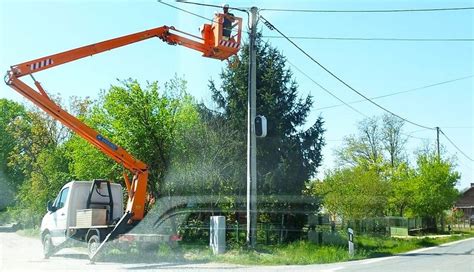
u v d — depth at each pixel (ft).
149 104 83.15
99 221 59.72
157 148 82.07
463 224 224.94
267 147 78.13
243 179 77.46
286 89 81.71
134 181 60.59
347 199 87.51
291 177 78.43
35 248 81.35
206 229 78.13
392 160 197.36
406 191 147.23
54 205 65.82
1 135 203.72
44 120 146.10
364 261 60.95
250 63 65.31
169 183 80.07
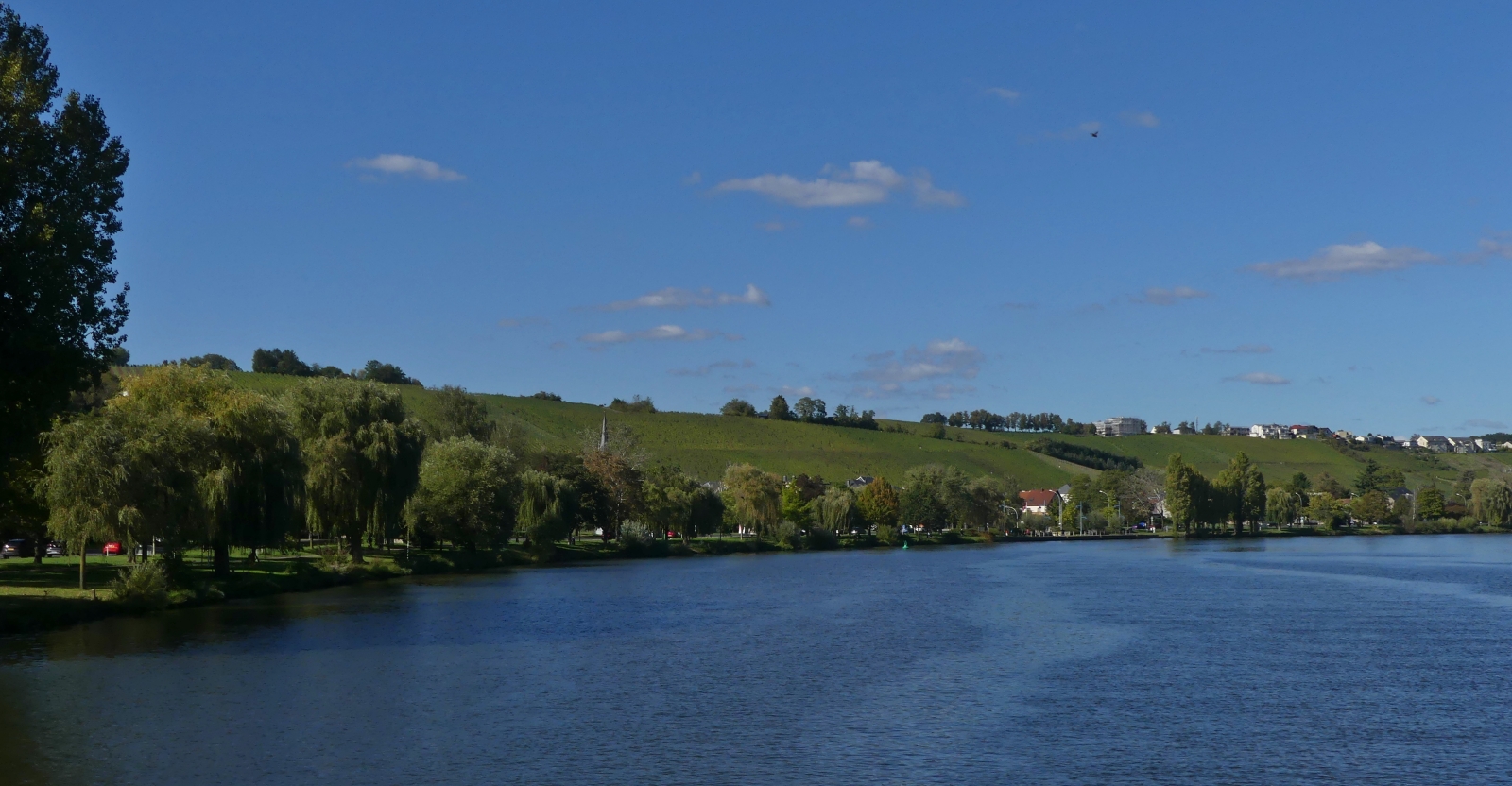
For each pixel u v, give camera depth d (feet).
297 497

---

### Task requirements:
Please give the records again word for word, omitting all images.

### Problem solution:
u v d — depth at each pixel (ft).
149 104 83.15
99 221 59.72
157 148 82.07
463 224 224.94
267 147 78.13
243 179 77.46
286 89 81.71
134 181 60.59
347 199 87.51
291 177 78.43
35 248 81.35
206 229 78.13
392 160 197.36
406 191 147.23
54 205 65.82
1 135 203.72
44 120 146.10
364 261 60.95
250 63 65.31
169 183 80.07
For each pixel u v, give camera depth d (feet).
297 497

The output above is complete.